The CQC recently published a press release about the prosecution of a registered manager (RM) of a nursing home, for two offences of failing to provide safe care and treatment, resulting in avoidable harm. Whilst more often, we see care providers prosecuted as the body carrying on regulated activities, in this instance, the CQC brought a prosecution against the RM, who received a fine of just over £55,000.
While such personal prosecutions remain rare, the CQC can use its enforcement powers against directors and registered managers and will do so where:
- an offence has been committed with the individual’s consent or connivance, or is attributable to neglect on their part; and
- there is clarity about the individual’s accountability as opposed to the service provider.
In this case, the offences related to choking and falls.
Choking
The choking incident was in relation to a resident who had been admitted to the home in October 2018. On 6 November 2019, she was eating dinner in the dining room and began choking. Sadly, she died in hospital later that day.
Prior to this, the resident had been involved in three other choking incidents and should have been referred to a speech and language therapist after the second incident occurred, in order to ensure the risks were properly assessed. The CQC found that the RM did not safely assess, monitor or manage the risk and did not make a referral.
Falls
The second incident occurred in January 2020, when a resident had a fall in the dining room at the home. At 3 am the next morning, a motion sensor showed that the resident had left his bed and was found on the floor.

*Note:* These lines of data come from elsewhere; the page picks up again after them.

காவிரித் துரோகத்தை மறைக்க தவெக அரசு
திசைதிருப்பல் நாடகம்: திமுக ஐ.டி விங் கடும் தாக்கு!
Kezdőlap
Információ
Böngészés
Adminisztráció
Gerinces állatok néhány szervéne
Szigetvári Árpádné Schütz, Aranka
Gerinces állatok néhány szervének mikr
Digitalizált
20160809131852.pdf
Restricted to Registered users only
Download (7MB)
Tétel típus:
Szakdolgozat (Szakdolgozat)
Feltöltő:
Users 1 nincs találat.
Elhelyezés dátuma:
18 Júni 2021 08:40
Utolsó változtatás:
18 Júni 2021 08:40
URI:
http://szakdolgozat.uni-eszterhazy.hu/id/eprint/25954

Later that morning he was taken to hospital, diagnosed with a fractured left neck of femur and passed away just a few days later. The fall and subsequent injury were found to have contributed to his death.
Following admission to the home, he had suffered at least 14 falls and it was found that the RM had failed to mitigate the risk of falls, did not ensure that the care records were kept up to date and failed to ensure that John was promptly referred to appropriate services, such as the falls team, GP and local authority.

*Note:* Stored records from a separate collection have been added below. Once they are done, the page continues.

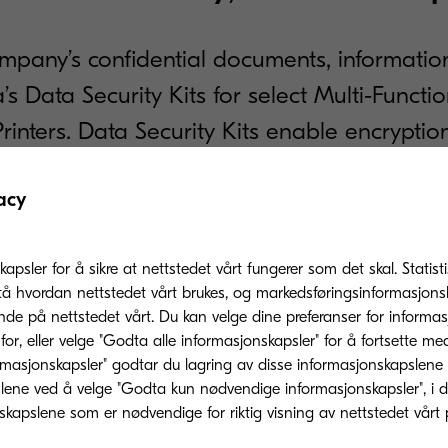
ompany’s confidential documents, informatio
’s Data Security Kits for select Multi-Functi
rinters. Data Security Kits enable encryptio
is stored on a hard disk.
acy
Compliance:
04
kapsler for å sikre at nettstedet vårt fungerer som det skal. Statis
tå hvordan nettstedet vårt brukes, og markedsføringsinformasjonsk
out the need for user
Common Criteria ISO/IEC 
nde på nettstedet vårt. Du kan velge dine preferanser for informa
Level 3 certified.
or, eller velge "Godta alle informasjonskapsler" for å fortsette me
rmasjonskapsler" godtar du lagring av disse informasjonskapslene
ene ved å velge "Godta kun nødvendige informasjonskapsler", i dette
Convenience:
05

While the prosecution was brought again the RN, the sad facts should also act as a reminder to providers of the need to carry out risk assessments, seek appropriate guidance from medical professionals and then mitigate the identified risks, keeping the measures under regular review, particularly following any further incidents or a change in circumstances, to understand if a different approach is required. Decisions and the thought process behind them should always be documented carefully.